6. W Polsce dobrą pracę możesz dostać tylko po znajomości.
I trzeba od razu przyznać, że to przekonanie ma negatywny wydźwięk. Chyba każdy z nas spotkał się z taką sytuacją: w jakimś miejscu są zatrudniani "wszyscy krewni i znajomi Królika". Według mnie, dobrą pracę można dostać nie tylko po znajomości, ale to stosunkowo rzadkie zjawisko.
Tak, w ramach strategii szukania pracy, warto oprzeć się na znajomych (nawet tych z mediów społecznościowych), na swojej sieci kontaktów. To się nazywa networking. Obecnie istnieją towarzystwa biznesowe, które uczą, jak robić to dobrze. Polega to na rekomendacji (referencjach). Kiedy np. gdzieś potrzebują marketingowca, a Ty masz kwalifikacje, doświadczenie i umiejętności (albo przynajmniej jedną z tych cech) i ktoś Cię poleci na to stanowisko - to jest networking. Znajomości, czyli rekomendacje, dają nam dostęp do ukrytych ofert pracy - takich, które nie pojawiają się na portalach, a wiedzą o nich tylko współpracownicy.

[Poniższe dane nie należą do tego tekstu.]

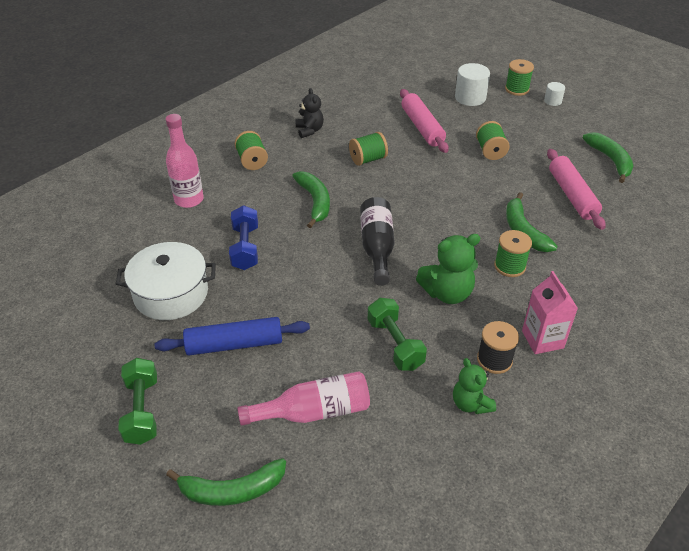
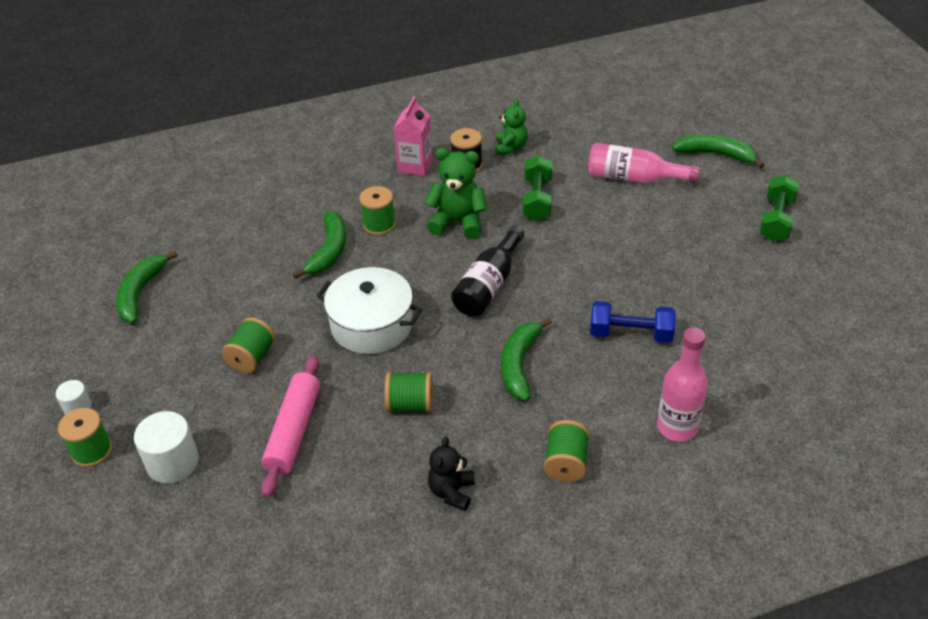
camera: 150 degrees left, 0 degrees up
white pot [116,242,216,320] -> white pot moved to [316,267,422,354]
blue rolling pin [155,317,310,355] -> none
blue dumbbell [229,205,258,270] -> blue dumbbell turned 75 degrees clockwise [590,301,676,343]
pink rolling pin [547,149,606,230] -> none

Kiedy natomiast otrzymujesz stanowisko, do którego nie masz kwalifikacji, doświadczenia ani umiejętności, ale masz za to tylko odpowiednio postawionego znajomego, to wtedy jest to nepotyzm - negatywne zjawisko społeczne, niestety, wciąż dające się zauważyć.
Podsumowując:
Tak - szukajcie pracy po znajomości! Zadbajcie o dobre zawodowe kontakty, referencje. Zdobywajcie kwalifikacje i umiejętności zgodnie z zaplanowaną ścieżką kariery. Weryfikujcie "złote myśli" o rynku pracy i podejmujcie pracę, o jakiej marzycie. 💥
Napiszcie, które z ww. przekonań jest Ci bliskie. A może wszystkie?